Being rather impatient by nature, I often feel an inner impulse to hurry up, to get going, to push things. Sometimes this impatience has worked out well for me, but mostly it has not. I’ve come to realize that it’s better to relax and trust that things will happen in their own time rather than forcing things to happen when I think they should.
Fruit is a great metaphor for this. I’m sure the dear reader has tried eating fruit that is unripe. Ugh: too hard, too pale, no flavor. Conversely, it is just as unpleasant, although an entirely different experience, to bite into fruit that is overripe. Ugh! Mushy, smells bad, falls apart.
But fruit that is perfectly ripe? Beautiful. Fragrant. Completely delicious.
Here's one small example of this from my own life. I remember reading The Red Tent when my daughter was a baby. Its themes of pregnancy, child-rearing, and family life were rich and relevant for me. Had I tried to read it before I was a mother, I couldn't have received it in the same way. Beautifully, the book had found its way to me at just the right time.
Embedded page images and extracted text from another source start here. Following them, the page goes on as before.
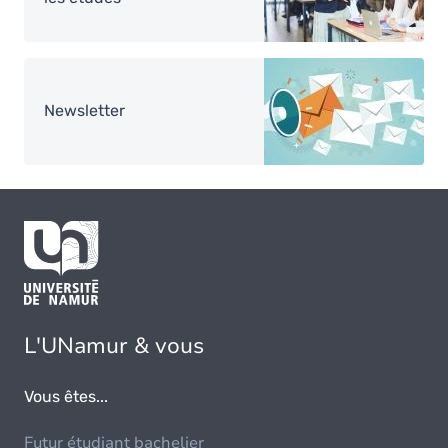
Image
Newsletter
L'UNamur & vous
Vous êtes...
Futur étudiant bachelier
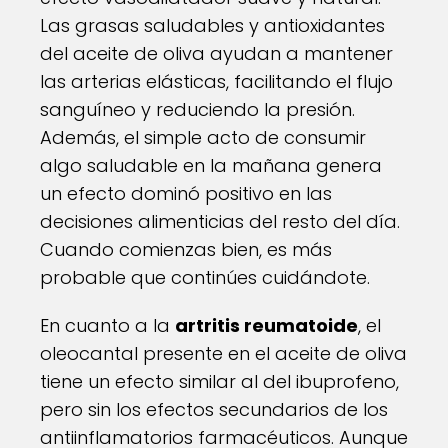
Las grasas saludables y antioxidantes
del aceite de oliva ayudan a mantener
las arterias elásticas, facilitando el flujo
sanguíneo y reduciendo la presión.
Además, el simple acto de consumir
algo saludable en la mañana genera
un efecto dominó positivo en las
decisiones alimenticias del resto del día.
Cuando comienzas bien, es más
probable que continúes cuidándote.
En cuanto a la
artritis reumatoide
, el
oleocantal presente en el aceite de oliva
tiene un efecto similar al del ibuprofeno,
pero sin los efectos secundarios de los
antiinflamatorios farmacéuticos. Aunque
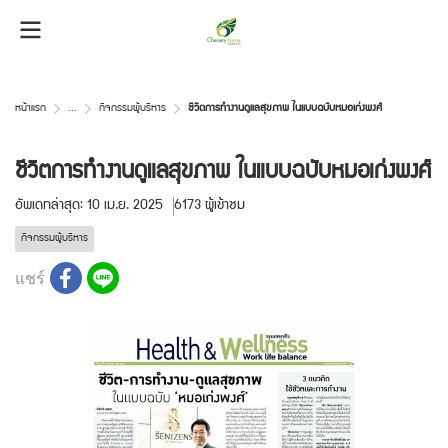
หน้าแรก
...
กิจกรรมผู้บริหาร
ชีวิตการทำงานดูแลสุขภาพ ในแบบฉบับหมอเก่งพงศ์
ชีวิตการทำงานดูแลสุขภาพ ในแบบฉบับหมอเก่งพงศ์
อัพเดทล่าสุด: 10 เม.ย. 2025
6173 ผู้เข้าชม
กิจกรรมผู้บริหาร
แชร์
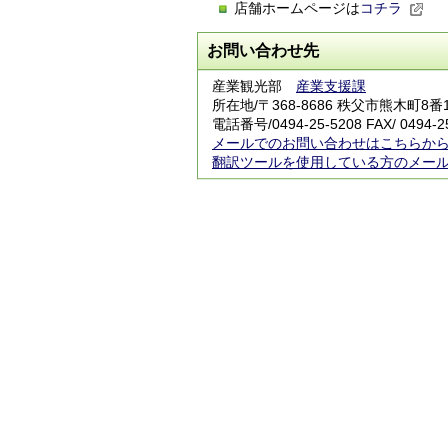
店舗ホームページは
コチラ
お問い合わせ先
産業観光部
産業支援課
所在地/〒368-8686 秩父市熊木町8番
電話番号/
0494-25-5208
FAX/ 0494-2
メールでのお問い合わせはこちらか
翻訳ツールを使用している方のメー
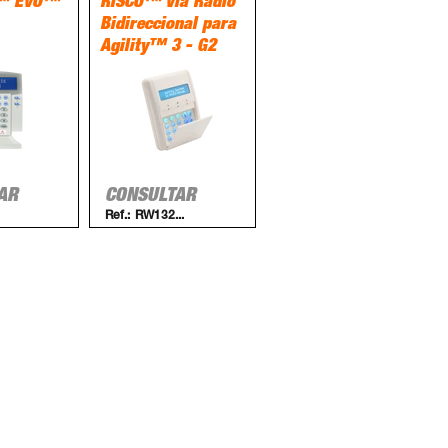
™ EVO™
RISCO™ Vía Radio
Bidireccional para
Agility™ 3 - G2
AR
CONSULTAR
Ref.:
RW132...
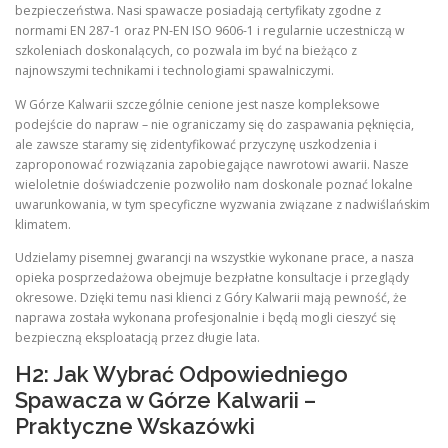
bezpieczeństwa. Nasi spawacze posiadają certyfikaty zgodne z
normami EN 287-1 oraz PN-EN ISO 9606-1 i regularnie uczestniczą w
szkoleniach doskonalących, co pozwala im być na bieżąco z
najnowszymi technikami i technologiami spawalniczymi.
W Górze Kalwarii szczególnie cenione jest nasze kompleksowe
podejście do napraw – nie ograniczamy się do zaspawania pęknięcia,
ale zawsze staramy się zidentyfikować przyczynę uszkodzenia i
zaproponować rozwiązania zapobiegające nawrotowi awarii. Nasze
wieloletnie doświadczenie pozwoliło nam doskonale poznać lokalne
uwarunkowania, w tym specyficzne wyzwania związane z nadwiślańskim
klimatem.
Udzielamy pisemnej gwarancji na wszystkie wykonane prace, a nasza
opieka posprzedażowa obejmuje bezpłatne konsultacje i przeglądy
okresowe. Dzięki temu nasi klienci z Góry Kalwarii mają pewność, że
naprawa została wykonana profesjonalnie i będą mogli cieszyć się
bezpieczną eksploatacją przez długie lata.
H2: Jak Wybrać Odpowiedniego
Spawacza w Górze Kalwarii –
Praktyczne Wskazówki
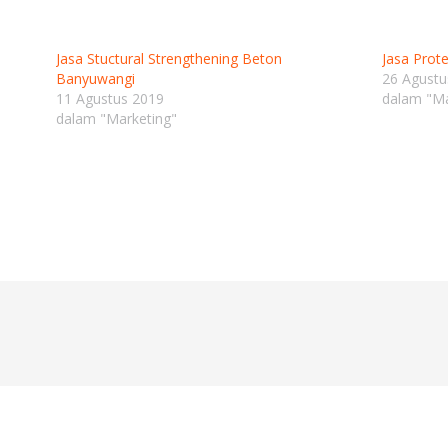
Jasa Stuctural Strengthening Beton
Jasa Prot
Banyuwangi
26 Agustu
11 Agustus 2019
dalam "Ma
dalam "Marketing"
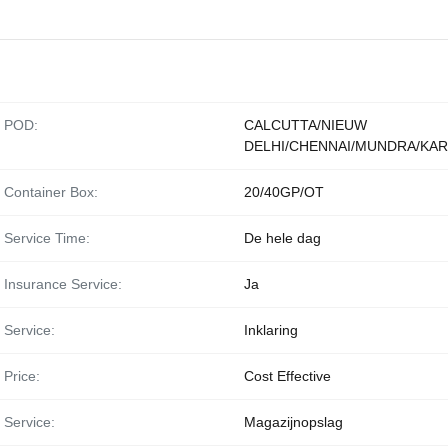
POD:
CALCUTTA/NIEUW
DELHI/CHENNAI/MUNDRA/KAR
Container Box:
20/40GP/OT
Service Time:
De hele dag
Insurance Service:
Ja
Service:
Inklaring
Price:
Cost Effective
Service:
Magazijnopslag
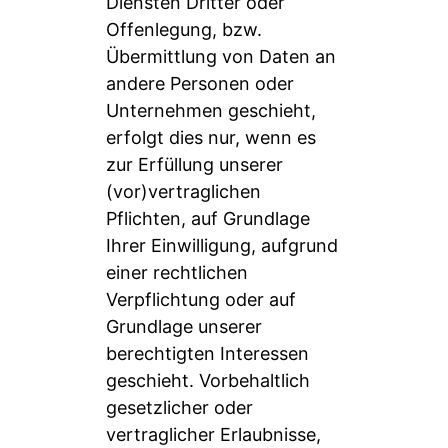
Diensten Dritter oder
Offenlegung, bzw.
Übermittlung von Daten an
andere Personen oder
Unternehmen geschieht,
erfolgt dies nur, wenn es
zur Erfüllung unserer
(vor)vertraglichen
Pflichten, auf Grundlage
Ihrer Einwilligung, aufgrund
einer rechtlichen
Verpflichtung oder auf
Grundlage unserer
berechtigten Interessen
geschieht. Vorbehaltlich
gesetzlicher oder
vertraglicher Erlaubnisse,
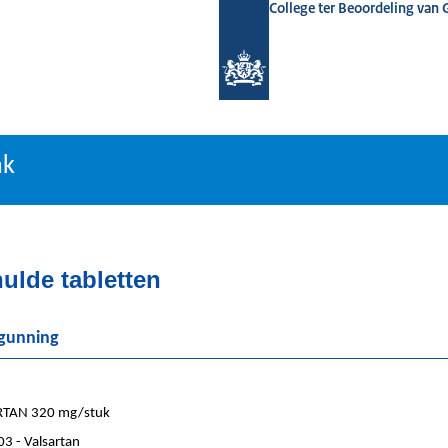
College ter Beoordeling van
tiebank
nk
ulde tabletten
rgunning
TAN 320 mg/stuk
3 - Valsartan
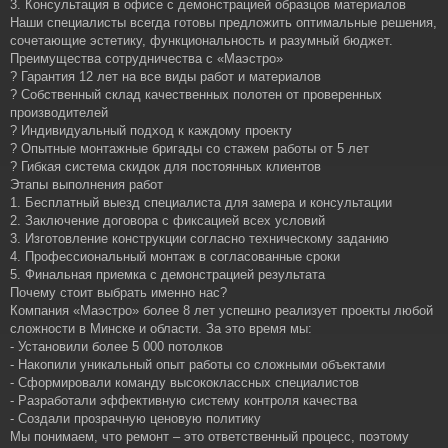
3. Консультация в офисе с демонстрацией образцов материалов
Наши специалисты всегда готовы предложить оптимальные решения,
сочетающие эстетику, функциональность и разумный бюджет.
Преимущества сотрудничества с «Маэстро»
? Гарантия 12 лет на все виды работ и материалов
? Собственный склад качественных полотен от проверенных
производителей
? Индивидуальный подход к каждому проекту
? Опытные монтажные бригады со стажем работы от 5 лет
? Гибкая система скидок для постоянных клиентов
Этапы выполнения работ
1. Бесплатный выезд специалиста для замера и консультации
2. Заключение договора с фиксацией всех условий
3. Изготовление конструкции согласно техническому заданию
4. Профессиональный монтаж в согласованные сроки
5. Финальная приемка с демонстрацией результата
Почему стоит выбрать именно нас?
Компания «Маэстро» более 8 лет успешно реализует проекты любой
сложности в Минске и области. За это время мы:
- Установили более 5 000 потолков
- Накопили уникальный опыт работы со сложными объектами
- Сформировали команду высококлассных специалистов
- Разработали эффективную систему контроля качества
- Создали прозрачную ценовую политику
Мы понимаем, что ремонт – это ответственный процесс, поэтому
We live in such a fast-paced culture. Too often it’s ‘get it now’, ‘do it now’, ‘buy it now’. Everything feels so speeded up! It‘s interesting that something called the Slow Movement has developed in response to this (http://www.slowmovement.com/). First it was Slow Food, and then it spread to other areas of living. Perhaps this is one way that people are working to restore a sense of right timing to their lives.
Isn’t this what the famous verses in Ecclesiastes (3:1-8) are all about?
3 To every thing there is a season, and a time to every purpose under the heaven:
2 A time to be born, and a time to die; a time to plant, and a time to pluck up that which is planted;
3 A time to kill, and a time to heal; a time to break down, and a time to build up;
4 A time to weep, and a time to laugh; a time to mourn, and a time to dance;
5 A time to cast away stones, and a time to gather stones together; a time to embrace, and a time to refrain from embracing;
6 A time to get, and a time to lose; a time to keep, and a time to cast away;
7 A time to rend, and a time to sew; a time to keep silence, and a time to speak;
8 A time to love, and a time to hate; a time of war, and a time of peace.